Problem A
In the Ajayi passage, on what date did Ajayi announce his retirement from the NFL?
Problem B
Continue the Ajayi passage, starting after its last sentence.

Extract to read
Ajayi re-signed with the Eagles on 15 November 2019 after they placed running back Darren Sproles on injured reserve. On 23 December 2019, he was released by the Eagles. He appeared in three games and recorded 10 carries for 30 rushing yards.

===Retirement===
On 8 January 2022, Ajayi announced his retirement from the NFL. That same evening, he was made the Eagles' honorary captain for the team's final regular season game against the Cowboys.

==Career statistics==

===NFL===
====Regular season====

| Year | Team | Games |  | Rushing |  |  |  |  | Receiving |  |  |  |  |
| GP | GS | Att | Yds | Avg | Lng | TD | Rec | Yds | Avg | Lng | TD |
| 2015 | MIA | 9 | 0 | 49 | 187 | 3.8 | 24 | 1 | 7 | 90 | 12.9 | 20 | 0 |
| 2016 | MIA | 15 | 12 | 261 | 1,272 | 4.9 | 62 | 8 | 27 | 151 | 5.6 | 15 | 0 |
| 2017 | MIA | 7 | 7 | 138 | 465 | 3.4 | 27 | 0 | 14 | 67 | 4.8 | 15 | 0 |
| PHI | 7 | 1 | 70 | 408 | 5.8 | 71 | 1 | 10 | 91 | 9.1 | 32 | 1 |
| 2018 | PHI | 4 | 3 | 45 | 184 | 4.1 | 20 | 3 | 5 | 20 | 4.0 | 12 | 0 |
| 2019 | PHI | 3 | 0 | 10 | 30 | 3.0 | 11 | 0 | 0 | 0 | 0.0 | 0 | 0 |
| Career |  | 45 | 23 | 572 | 2,546 | 4.5 | 71 | 13 | 63 | 419 | 6.7 | 32 | 1 |

====Postseason====

| Year | Team | Games |  | Rushing |  |  |  |  | Receiving |  |  |  |  |
| GP | GS | Att | Yds | Avg | Lng | TD | Rec | Yds | Avg | Lng | TD |
| 2016 | MIA | 1 | 1 | 16 | 33 | 2.1 | 8 | 0 | 3 | 12 | 4.0 | 5 | 0 |
| 2017 | PHI | 3 | 2 | 42 | 184 | 4.4 | 26 | 0 | 6 | 70 | 11.7 | 32 | 0 |
| Career |  | 4 | 3 | 58 | 217 | 3.7 | 26 | 0 | 9 | 82 | 9.1 | 32 | 0 |

===College===

| Season | Team | Rushing |  |  |  |  | Receiving |  |  |
| Att | Yds | Avg | Lng | TD | Rec | Yds | TD |
| 2012 | Boise State | 82 | 548 | 6.7 | 71 | 4 | 1 | 14 | 0 |
| 2013 | Boise State | 249 | 1,425 | 5.7 | 71 | 18 | 22 | 222 | 1 |
| 2014 | Boise State | 347 | 1,823 | 5.3 | 74 | 28 | 50 | 535 | 4 |
| Career |  | 678 | 3,796 | 5.6 | 74 | 50 | 73 | 771 | 5 |

==Esports career==
On 7 January 2020, Ajayi was signed by Major League Soccer's Philadelphia Union as the club's esports player in eMLS League Series One.

Data under study
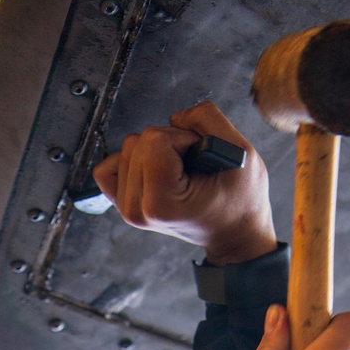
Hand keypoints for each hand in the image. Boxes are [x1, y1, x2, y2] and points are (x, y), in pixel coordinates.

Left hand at [92, 100, 276, 263]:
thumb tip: (176, 116)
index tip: (200, 158)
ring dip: (156, 150)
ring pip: (127, 147)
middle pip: (138, 141)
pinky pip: (108, 166)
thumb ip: (207, 119)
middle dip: (170, 143)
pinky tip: (156, 169)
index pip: (154, 139)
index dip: (184, 138)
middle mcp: (137, 209)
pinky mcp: (122, 203)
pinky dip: (132, 160)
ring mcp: (127, 208)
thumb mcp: (240, 152)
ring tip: (181, 171)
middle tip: (193, 166)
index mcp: (161, 204)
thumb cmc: (239, 201)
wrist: (232, 232)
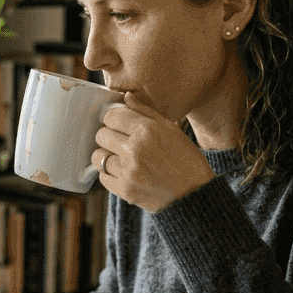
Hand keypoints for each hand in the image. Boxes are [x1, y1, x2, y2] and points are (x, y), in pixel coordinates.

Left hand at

Output A
8 January 2022

Output B
==Personal life==
Ajayi took part in the NFL's "My Cause, My Cleats" campaign in the 2016 season. The campaign allowed players to wear custom cleats supporting their favorite charities. His cause was multiple endocrine neoplasia. He is a lifelong fan of Arsenal F.C. in the Premier League.